- [Testo di partenza]:
____

Quali possibili soluzioni emergono dunque dalla disamina della questione della (percepita) mancanza di accountability a livello europeo? Non serve un’altra via di legittimazione formale, questo pare chiaro. Tuttavia rendere accountable i capi di Stato e di governo per ciò che essi dico­no e fanno in sede di Consiglio europeo potrebbe essere un buon passo in avanti. A ciò si somma l’esigenza di conferire un ruolo diverso nelle dinamiche degli Stati membri ai MEPs (Members of European Parliament), percepiti spesso solo come sovrannumerari dei singoli partiti politici nazionali di cui sono espressione. Vi è, infine, l’annosa questione della trasparenza, che richiederebbe una trattazione a sé. Basti qui dire che il de­ficit di rappresentanza si spiega anche in riferimento a una cer­ta opacità del processo decisionale, cui abbiamo accennato nel tentare di definire la complessità della struttura istituzionale europea. Per riavvicinare i cittadini a quel mondo così distante e così complesso, sarebbe opportuno aprire, almeno per un periodo e almeno in parte, i lavori del Consiglio europeo ai media nazionali, dando modo a un pubblico molto più ampio di quello degli addetti ai lavori di partecipare, seppure a di­stanza, a discussioni che riguardano molto da vicino i destini dei singoli Stati membri e, dunque, dei cittadini che li abitano e li animano.

____

- [Attività da svolgere]:
1. Indica se ciascuna affermazione concorda con il brano sull'accountability europea, rispondendo sì o no e citando fedelmente le parole del brano che lo stabiliscono. (a) Il brano ritiene necessaria un'altra via di legittimazione formale. (b) Il brano propone di aprire i lavori del Consiglio europeo ai media nazionali. (c) Il brano affronta in modo approfondito la questione della trasparenza.
2. Prosegui il brano sull'accountability europea, scrivendo un seguito che parta dopo la sua ultima frase.
I record non servono per completare l'esercizio.

- [Materiale estratto]:
____

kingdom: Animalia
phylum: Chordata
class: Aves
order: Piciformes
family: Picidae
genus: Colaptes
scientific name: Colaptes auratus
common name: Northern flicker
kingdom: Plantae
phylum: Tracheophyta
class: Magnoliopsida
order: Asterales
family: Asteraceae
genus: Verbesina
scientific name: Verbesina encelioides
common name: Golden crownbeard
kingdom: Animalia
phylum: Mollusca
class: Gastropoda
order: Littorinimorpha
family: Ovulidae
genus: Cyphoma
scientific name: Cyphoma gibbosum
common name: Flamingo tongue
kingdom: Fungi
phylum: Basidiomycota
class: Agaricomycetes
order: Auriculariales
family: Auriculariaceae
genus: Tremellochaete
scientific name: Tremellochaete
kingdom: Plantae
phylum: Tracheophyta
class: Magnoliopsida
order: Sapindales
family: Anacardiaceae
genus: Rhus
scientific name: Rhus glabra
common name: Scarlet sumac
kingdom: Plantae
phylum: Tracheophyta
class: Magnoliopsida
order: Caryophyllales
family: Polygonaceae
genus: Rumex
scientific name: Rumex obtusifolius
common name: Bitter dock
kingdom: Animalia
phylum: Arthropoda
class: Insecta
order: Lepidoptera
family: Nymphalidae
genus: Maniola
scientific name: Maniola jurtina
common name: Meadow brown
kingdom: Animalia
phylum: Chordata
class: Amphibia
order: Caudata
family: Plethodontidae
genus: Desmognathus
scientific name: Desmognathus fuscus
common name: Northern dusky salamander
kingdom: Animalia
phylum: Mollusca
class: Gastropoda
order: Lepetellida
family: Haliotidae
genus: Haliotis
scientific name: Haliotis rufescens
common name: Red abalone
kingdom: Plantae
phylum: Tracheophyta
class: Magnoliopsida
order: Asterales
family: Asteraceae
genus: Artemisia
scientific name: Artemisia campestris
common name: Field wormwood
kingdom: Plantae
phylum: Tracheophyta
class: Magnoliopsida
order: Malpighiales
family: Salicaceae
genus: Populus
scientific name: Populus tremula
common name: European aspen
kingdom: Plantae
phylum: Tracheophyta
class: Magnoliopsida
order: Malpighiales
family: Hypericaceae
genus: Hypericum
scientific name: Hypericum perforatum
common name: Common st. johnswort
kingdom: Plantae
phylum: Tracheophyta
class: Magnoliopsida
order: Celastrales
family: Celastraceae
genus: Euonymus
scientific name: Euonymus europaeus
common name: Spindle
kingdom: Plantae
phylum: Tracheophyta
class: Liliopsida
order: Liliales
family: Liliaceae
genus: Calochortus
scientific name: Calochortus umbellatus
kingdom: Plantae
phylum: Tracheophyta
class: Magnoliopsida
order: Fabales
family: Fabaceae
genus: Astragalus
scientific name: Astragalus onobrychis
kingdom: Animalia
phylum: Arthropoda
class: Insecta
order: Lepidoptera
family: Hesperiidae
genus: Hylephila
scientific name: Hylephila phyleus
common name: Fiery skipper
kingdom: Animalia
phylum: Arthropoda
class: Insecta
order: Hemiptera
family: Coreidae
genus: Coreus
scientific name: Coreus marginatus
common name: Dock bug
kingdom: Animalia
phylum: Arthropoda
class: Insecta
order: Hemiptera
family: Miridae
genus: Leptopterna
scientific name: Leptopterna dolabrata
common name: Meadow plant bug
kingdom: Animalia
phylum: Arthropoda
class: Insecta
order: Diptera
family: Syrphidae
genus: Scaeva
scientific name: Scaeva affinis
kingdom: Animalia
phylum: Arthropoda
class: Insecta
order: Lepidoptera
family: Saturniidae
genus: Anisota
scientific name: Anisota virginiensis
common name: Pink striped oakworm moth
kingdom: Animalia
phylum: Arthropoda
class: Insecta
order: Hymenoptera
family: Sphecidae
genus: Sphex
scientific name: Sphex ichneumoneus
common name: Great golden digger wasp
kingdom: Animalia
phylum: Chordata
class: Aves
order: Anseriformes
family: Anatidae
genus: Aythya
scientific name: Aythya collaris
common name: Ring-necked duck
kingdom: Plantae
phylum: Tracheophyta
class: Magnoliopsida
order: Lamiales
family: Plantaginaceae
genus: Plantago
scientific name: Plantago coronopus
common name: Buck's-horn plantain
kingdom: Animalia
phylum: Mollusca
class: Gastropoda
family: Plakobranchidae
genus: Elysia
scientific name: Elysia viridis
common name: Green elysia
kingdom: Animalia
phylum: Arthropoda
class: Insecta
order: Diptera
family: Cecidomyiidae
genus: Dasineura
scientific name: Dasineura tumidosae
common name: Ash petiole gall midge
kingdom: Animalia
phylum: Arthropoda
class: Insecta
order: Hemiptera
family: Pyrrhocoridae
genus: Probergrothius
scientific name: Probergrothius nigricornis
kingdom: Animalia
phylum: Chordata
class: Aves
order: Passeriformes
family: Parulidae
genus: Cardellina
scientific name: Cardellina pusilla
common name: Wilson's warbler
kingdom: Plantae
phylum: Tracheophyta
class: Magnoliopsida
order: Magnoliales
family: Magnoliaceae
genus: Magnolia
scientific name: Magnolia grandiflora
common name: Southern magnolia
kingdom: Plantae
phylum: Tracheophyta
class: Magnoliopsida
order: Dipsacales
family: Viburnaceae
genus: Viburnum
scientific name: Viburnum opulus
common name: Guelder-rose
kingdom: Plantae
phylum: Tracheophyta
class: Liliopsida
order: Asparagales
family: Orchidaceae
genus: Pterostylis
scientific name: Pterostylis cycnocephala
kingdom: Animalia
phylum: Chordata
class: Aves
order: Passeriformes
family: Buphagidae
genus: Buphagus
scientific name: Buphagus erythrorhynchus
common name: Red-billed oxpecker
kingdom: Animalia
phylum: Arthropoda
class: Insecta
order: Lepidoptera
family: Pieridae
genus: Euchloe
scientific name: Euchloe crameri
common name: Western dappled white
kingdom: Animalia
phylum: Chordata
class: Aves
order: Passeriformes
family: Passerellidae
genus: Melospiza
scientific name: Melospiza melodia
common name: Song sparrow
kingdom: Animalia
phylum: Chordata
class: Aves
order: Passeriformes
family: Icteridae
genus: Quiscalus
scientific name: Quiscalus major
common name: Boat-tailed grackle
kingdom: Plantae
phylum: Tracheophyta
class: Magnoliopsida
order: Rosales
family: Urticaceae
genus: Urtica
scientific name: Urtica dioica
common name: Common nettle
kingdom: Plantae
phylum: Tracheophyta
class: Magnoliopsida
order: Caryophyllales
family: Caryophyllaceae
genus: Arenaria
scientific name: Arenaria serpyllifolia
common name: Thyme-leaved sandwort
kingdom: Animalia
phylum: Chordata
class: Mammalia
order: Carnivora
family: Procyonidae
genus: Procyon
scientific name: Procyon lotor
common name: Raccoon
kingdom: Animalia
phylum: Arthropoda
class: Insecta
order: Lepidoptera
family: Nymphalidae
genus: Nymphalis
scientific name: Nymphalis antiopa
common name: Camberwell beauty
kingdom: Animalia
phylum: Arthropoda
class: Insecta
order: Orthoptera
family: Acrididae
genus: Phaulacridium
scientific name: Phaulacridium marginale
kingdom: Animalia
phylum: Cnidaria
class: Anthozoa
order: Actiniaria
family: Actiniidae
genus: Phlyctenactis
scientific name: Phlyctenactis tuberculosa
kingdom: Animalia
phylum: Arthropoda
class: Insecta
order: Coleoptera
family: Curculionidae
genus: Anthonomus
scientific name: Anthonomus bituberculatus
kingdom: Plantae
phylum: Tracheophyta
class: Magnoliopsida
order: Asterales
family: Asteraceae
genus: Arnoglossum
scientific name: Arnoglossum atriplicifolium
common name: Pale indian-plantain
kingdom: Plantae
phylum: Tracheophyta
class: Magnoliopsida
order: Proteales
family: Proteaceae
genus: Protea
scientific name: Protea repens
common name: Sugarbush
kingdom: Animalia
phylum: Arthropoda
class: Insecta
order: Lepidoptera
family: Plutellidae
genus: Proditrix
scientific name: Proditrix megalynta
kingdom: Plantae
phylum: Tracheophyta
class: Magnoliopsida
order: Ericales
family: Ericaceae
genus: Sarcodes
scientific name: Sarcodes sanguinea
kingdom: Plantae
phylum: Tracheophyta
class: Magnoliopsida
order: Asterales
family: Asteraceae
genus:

____

- [Risposte all'esercizio]:
1.
(a) No: «Non serve un’altra via di legittimazione formale, questo pare chiaro.»
(b) Sì: «sarebbe opportuno aprire, almeno per un periodo e almeno in parte, i lavori del Consiglio europeo ai media nazionali»
(c) No: «che richiederebbe una trattazione a sé»

2.
In tal modo, si alimenterebbe quel circolo vir­tuoso tra politiche nazionali e politiche europee a cui abbiamo fatto accenno in precedenza. Ribaltando la prospettiva della riflessione di Majone, potremmo dire che il lato positivo della crisi (se ce n’è uno) è proprio l’aver reso visibile l’influenza che l’UE esercita sulle politiche economiche degli Stati nazionali e, di conseguenza, l’importanza di una rappresentanza forte e credibile in quella sede. Questo livello di pre-comprensione è molto prezioso e, se si allontanano i rischi di una deriva anti-europeista (resa probabile dall’emergere con forza di piccoli e grandi partiti che fanno in particolare della Germania, ritenu­ta responsabile della stretta dell’austerity, il principale obietti­vo polemico dei propri programmi), può essere fertile terreno per la costruzione di quegli Stati Uniti d’Europa che sono l’u­nica risposta possibile alla crisi, sia economica che della rap­presentanza. Ciò che a noi sembra di poter dire, al termine di questa breve disamina, è che non sarà possibile alcuna unione politica senza l’implementazione dei meccanismi di domanda, argomentazione/giustificazione e controllo che costituiscono, appunto, il core sense dell’accountability.

 

Anna Ascani, Accountability, la virtù della politica democratica (Città Nuova, 2014)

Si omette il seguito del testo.